Thousands of people were arrested last month when the military used force to end days of anti-government protests in the main city, Rangoon, and other towns and cities around the country.
Ten people died and about 1,000 are still being held, the government says, but foreign diplomats and analysts fear both figures could be far higher.
The BBC's South East Asia correspondent, Jonathan Head, says the military operates a network of about 80 prisons and interrogation centres and some 60 labour camps.
Conditions in them are known to be atrocious, with torture routinely used on the prisoners, our correspondent says.
The government has faced strong international condemnation for its actions and has in recent days taken what could be conciliatory steps.
It has appointed a liaison officer to hold talks with the NLD's leader, Aung San Suu Kyi, who is under house arrest.

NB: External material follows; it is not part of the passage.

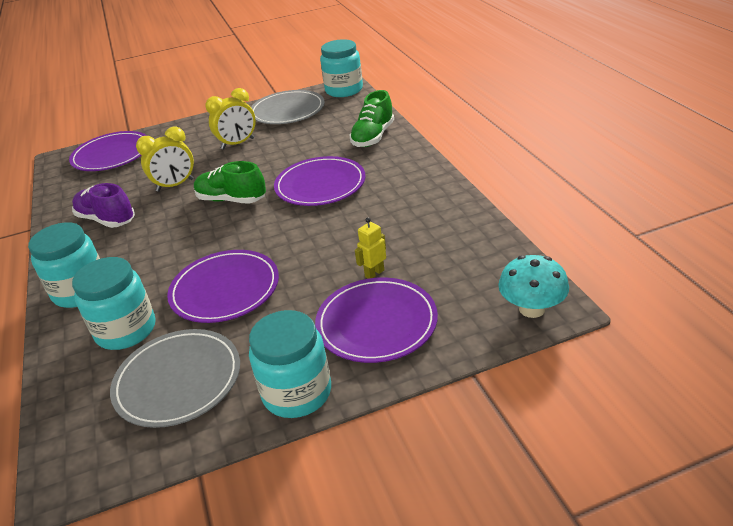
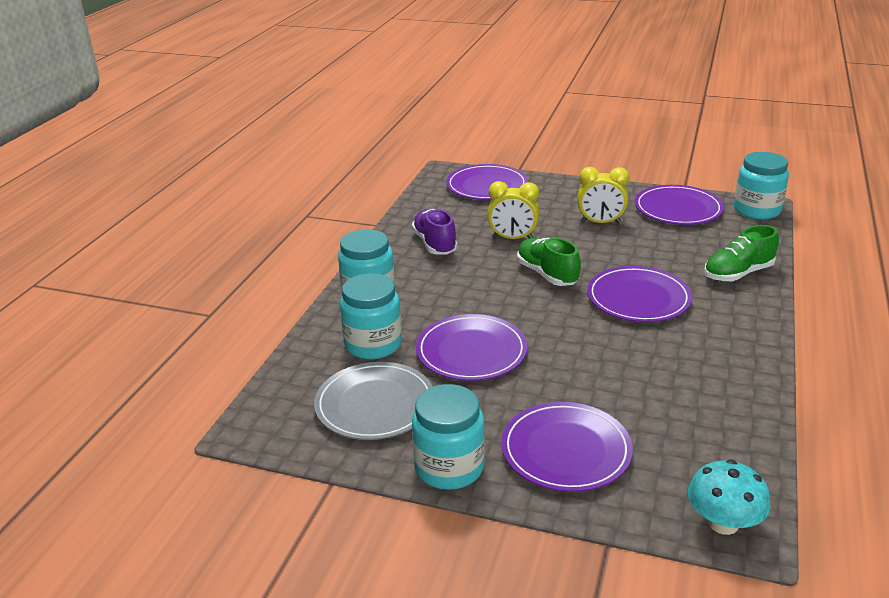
camera: 35 degrees right, 5 degrees down
(287, 111) = (678, 209): grey plate -> purple plate
(374, 273) = (607, 406): yellow robot -> none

Burma's top General Than Shwe has also offered talks - but only if she agrees to drop what he called her "confrontational attitude".
Correspondents say many Burmese are sceptical of the regime's sincerity, and believe the offer of talks is just a delaying tactic until international pressure fades away.
At the United Nations, Security Council members the US, UK and France are pushing to agree a statement condemning the military crackdown and calling for prisoners to be released.
But the language of the statement has had to be watered down after objections from China, which is Burma's main trading partner.
Both China and Russia argue that the violence in Burma is an internal issue that does not threaten regional peace.